Visiting Associate Professor
Amy Cuddy is a social psychologist (PhD, Princeton University, 2005), Associate Professor and Hellman Faculty Fellow at Harvard Business School, and Visiting Associate Professor at the Harvard T. H. Chan School of Public Health. Her research focuses on stereotyping, prejudice, and discrimination; social judgments and outcomes of trustworthiness and strength; the relationship between personal power, psychological presence, and general well-being; and effects of body posture and movement on feelings, thoughts, behaviors, and physiological variables. She is particularly interested in developing interventions to improve the health, economic security, and general well-being of chronically powerless populations. She will be working with the new Lee Kum Sheung Center for Health and Happiness during her time at HSPH. Cuddy’s research has been published in the Proceedings of the National Academy of Sciences (PNAS), Science, Journal of Personality and Social Psychology, and Psychological Science, among other journals, and covered by NPR, the New York Times, the Wall Street Journal, The Economist, The Guardian, Wired, Fast Company, and others outlets.
Amy’s new book, Presence: Bringing Your Boldest Self to Your Biggest Challenges (Little, Brown, & Co., 2015), focuses on the psychology of power, presence, and performance under stress, in addition to the growing scientific literature on how nonverbal postures and movements affects our thoughts, feelings, behaviors, and physiology, making it easier for us to approach stressful situations feeling calm and confident.
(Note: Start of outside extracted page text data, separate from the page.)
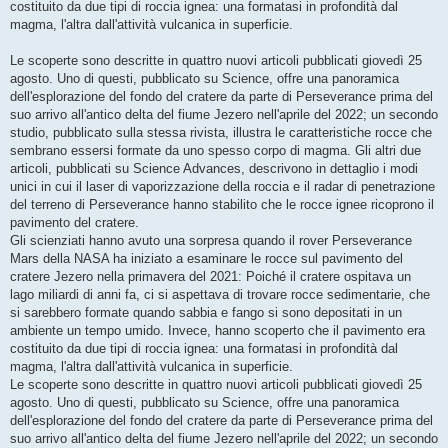
costituito da due tipi di roccia ignea: una formatasi in profondità dal
magma, l'altra dall'attività vulcanica in superficie.
Le scoperte sono descritte in quattro nuovi articoli pubblicati giovedì 25
agosto. Uno di questi, pubblicato su Science, offre una panoramica
dell'esplorazione del fondo del cratere da parte di Perseverance prima del
suo arrivo all'antico delta del fiume Jezero nell'aprile del 2022; un secondo
studio, pubblicato sulla stessa rivista, illustra le caratteristiche rocce che
sembrano essersi formate da uno spesso corpo di magma. Gli altri due
articoli, pubblicati su Science Advances, descrivono in dettaglio i modi
unici in cui il laser di vaporizzazione della roccia e il radar di penetrazione
del terreno di Perseverance hanno stabilito che le rocce ignee ricoprono il
pavimento del cratere.
Gli scienziati hanno avuto una sorpresa quando il rover Perseverance
Mars della NASA ha iniziato a esaminare le rocce sul pavimento del
cratere Jezero nella primavera del 2021: Poiché il cratere ospitava un
lago miliardi di anni fa, ci si aspettava di trovare rocce sedimentarie, che
si sarebbero formate quando sabbia e fango si sono depositati in un
ambiente un tempo umido. Invece, hanno scoperto che il pavimento era
costituito da due tipi di roccia ignea: una formatasi in profondità dal
magma, l'altra dall'attività vulcanica in superficie.
Le scoperte sono descritte in quattro nuovi articoli pubblicati giovedì 25
agosto. Uno di questi, pubblicato su Science, offre una panoramica
dell'esplorazione del fondo del cratere da parte di Perseverance prima del
suo arrivo all'antico delta del fiume Jezero nell'aprile del 2022; un secondo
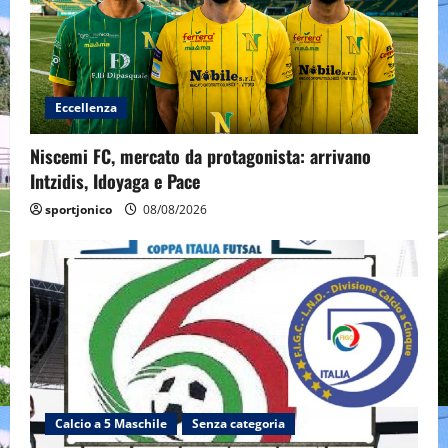
Eccellenza
Niscemi FC, mercato da protagonista: arrivano
Intzidis, Idoyaga e Pace
sportjonico
08/08/2026
Calcio a 5 Maschile
Senza categoria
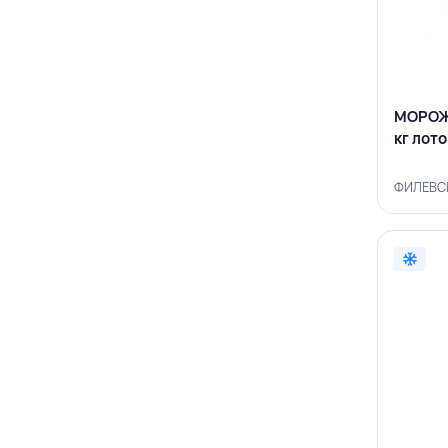
МОРОЖЕ
кг лот
ФИЛЕВСК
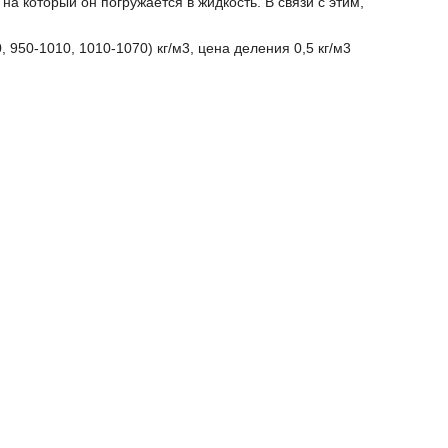
а который он погружается в жидкость. В связи с этим,
 950-1010, 1010-1070) кг/м3, цена деления 0,5 кг/м3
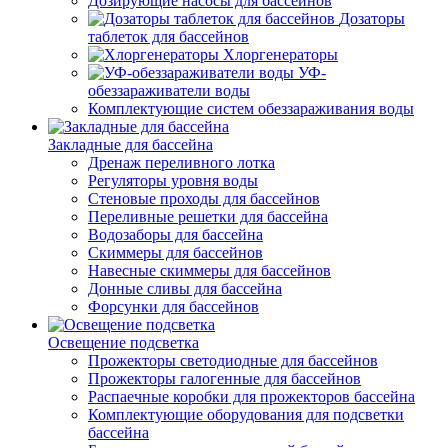
Дозирующие насосы для бассейнов
Дозаторы
таблеток для бассейнов
Хлоргенераторы
УФ-
обеззараживатели воды
Комплектующие систем обеззараживания воды
Закладные для бассейна
Дренаж переливного лотка
Регуляторы уровня воды
Стеновые проходы для бассейнов
Переливные решетки для бассейна
Водозаборы для бассейна
Скиммеры для бассейнов
Навесные скиммеры для бассейнов
Донные сливы для бассейна
Форсунки для бассейнов
Освещение подсветка
Прожекторы светодиодные для бассейнов
Прожекторы галогенные для бассейнов
Распаечные коробки для прожекторов бассейна
Комплектующие оборудования для подсветки
бассейна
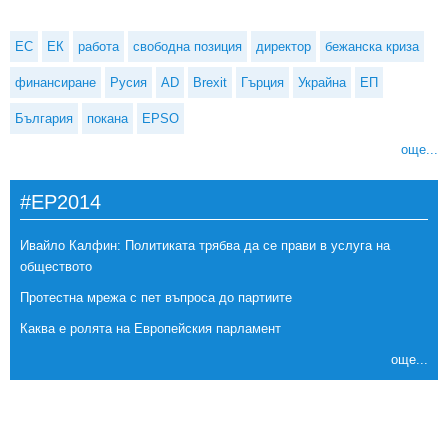
ЕС
ЕК
работа
свободна позиция
директор
бежанска криза
финансиране
Русия
AD
Brexit
Гърция
Украйна
ЕП
България
покана
EPSO
още...
#EP2014
Ивайло Калфин: Политиката трябва да се прави в услуга на
обществото
Протестна мрежа с пет въпроса до партиите
Каква е ролята на Европейския парламент
още...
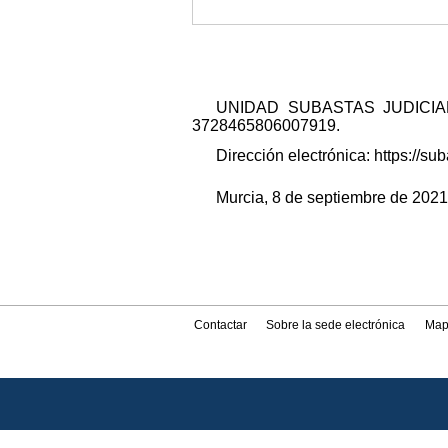
UNIDAD SUBASTAS JUDICIALES 
3728465806007919.
Dirección electrónica: https://
Murcia, 8 de septiembre de 2021.
Contactar
Sobre la sede electrónica
Map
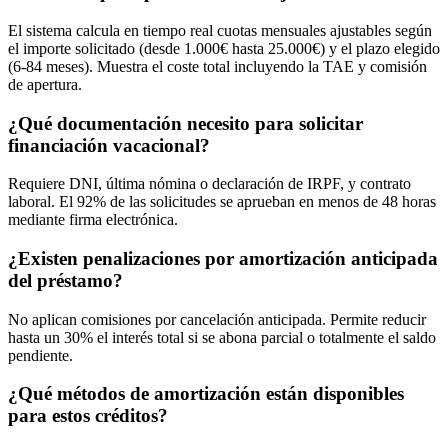
El sistema calcula en tiempo real cuotas mensuales ajustables según
el importe solicitado (desde 1.000€ hasta 25.000€) y el plazo elegido
(6-84 meses). Muestra el coste total incluyendo la TAE y comisión
de apertura.
¿Qué documentación necesito para solicitar
financiación vacacional?
Requiere DNI, última nómina o declaración de IRPF, y contrato
laboral. El 92% de las solicitudes se aprueban en menos de 48 horas
mediante firma electrónica.
¿Existen penalizaciones por amortización anticipada
del préstamo?
No aplican comisiones por cancelación anticipada. Permite reducir
hasta un 30% el interés total si se abona parcial o totalmente el saldo
pendiente.
¿Qué métodos de amortización están disponibles
para estos créditos?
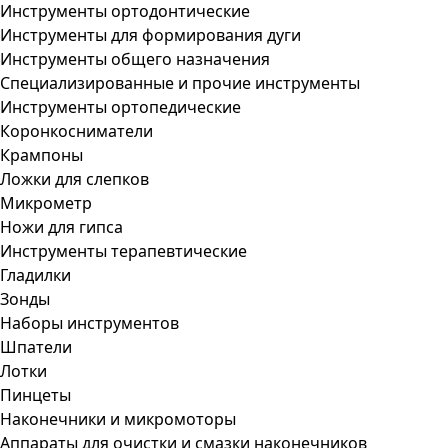
Инструменты ортодонтические
Инструменты для формирования дуги
Инструменты общего назначения
Специализированные и прочие инструменты
Инструменты ортопедические
Коронкосниматели
Крампоны
Ложки для слепков
Микрометр
Ножи для гипса
Инструменты терапевтические
Гладилки
Зонды
Наборы инструментов
Шпатели
Лотки
Пинцеты
Наконечники и микромоторы
Аппараты для очистки и смазки наконечников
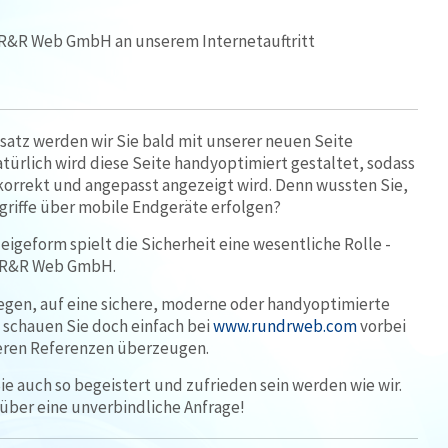
e R&R Web GmbH an unserem Internetauftritt
nsatz werden wir Sie bald mit unserer neuen Seite
ürlich wird diese Seite handyoptimiert gestaltet, sodass
 korrekt und angepasst angezeigt wird. Denn wussten Sie,
griffe über mobile Endgeräte erfolgen?
igeform spielt die Sicherheit eine wesentliche Rolle -
e R&R Web GmbH.
egen, auf eine sichere, moderne oder handyoptimierte
 schauen Sie doch einfach bei
www.rundrweb.com
vorbei
deren Referenzen überzeugen.
 Sie auch so begeistert und zufrieden sein werden wie wir.
über eine unverbindliche Anfrage!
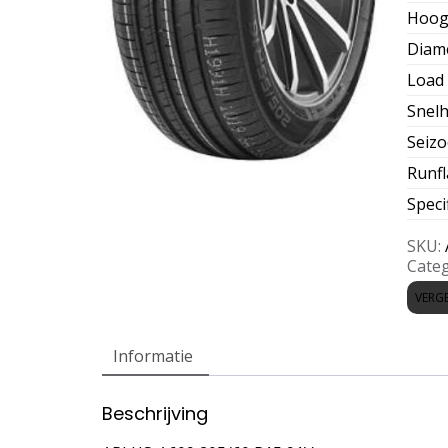
Hoog
Diam
Load 
Snelh
Seiz
Runfl
Speci
SKU:
Categ
VERGE
Informatie
Beschrijving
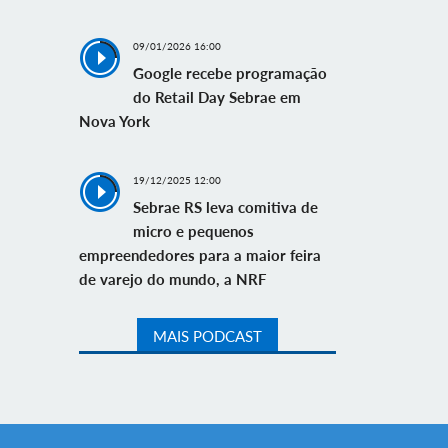
09/01/2026 16:00
Google recebe programação
do Retail Day Sebrae em
Nova York
19/12/2025 12:00
Sebrae RS leva comitiva de
micro e pequenos
empreendedores para a maior feira
de varejo do mundo, a NRF
MAIS PODCAST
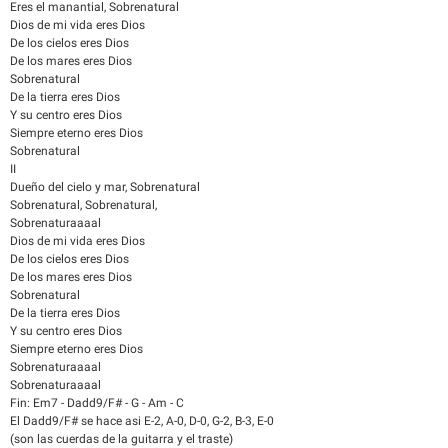
Eres el manantial, Sobrenatural
Dios de mi vida eres Dios
De los cielos eres Dios
De los mares eres Dios
Sobrenatural
De la tierra eres Dios
Y su centro eres Dios
Siempre eterno eres Dios
Sobrenatural
II
Dueño del cielo y mar, Sobrenatural
Sobrenatural, Sobrenatural,
Sobrenaturaaaal
Dios de mi vida eres Dios
De los cielos eres Dios
De los mares eres Dios
Sobrenatural
De la tierra eres Dios
Y su centro eres Dios
Siempre eterno eres Dios
Sobrenaturaaaal
Sobrenaturaaaal
Fin: Em7 - Dadd9/F# - G - Am - C
El Dadd9/F# se hace asi E-2, A-0, D-0, G-2, B-3, E-0
(son las cuerdas de la guitarra y el traste)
It is a New York Times, Washington Post, USA Today, Wall Street Journal, Publisher’s Weekly, and Globe & Mail bestseller, and will be published in at least 28 different languages. As described in the New York Times Book Review, “Presence feels at once concrete and inspiring, simple but ambitious–above all, truly powerful.”
Amy has been named a a Young Global Leader by the World Economic Forum, a Game Changer by Time, a Rising Star by the Association for Psychological Science, and an Early Career Award recipient by the Society for the Psychological Study of Social Issues. She was also named one of 50 Women Who Are Changing the World by Business Insider, one of 10 Ten Bostonians Who are Upending the Way We Live, Lead, and Learn by Boston Magazine, one of the World’s Top 50 Management Thinkers by Thinkers50, one of the Top 50 Leadership Innovators Changing How We Lead by Inc., and one of Twitter’s 100 Science Stars by Science. Her 2012 TED Talk, “Your Body Language Shapes Who You Are,” has been viewed more than 35 million times and is the second-most-viewed TED Talk of all time. The Guardian calls it one of 20 Online Talks That Could Change Your Life. Amy has written for the New York Times, New York Magazine, Harvard Business Review, and CNN.
Amy grew up in Pennsylvania Dutch country, is a classically trained ballet dancer, and worked as a roller-skating waitress in college. She lives with her husband, Paul, and her son, Jonah. Together, they travel, fall in love with mountain ranges, discover, listen to, and sometimes attempt to make live music, rave about great diners and complain about bad coffee. Amy loves connecting—people with people, art with science, and ideas-from-here with ideas-from-there.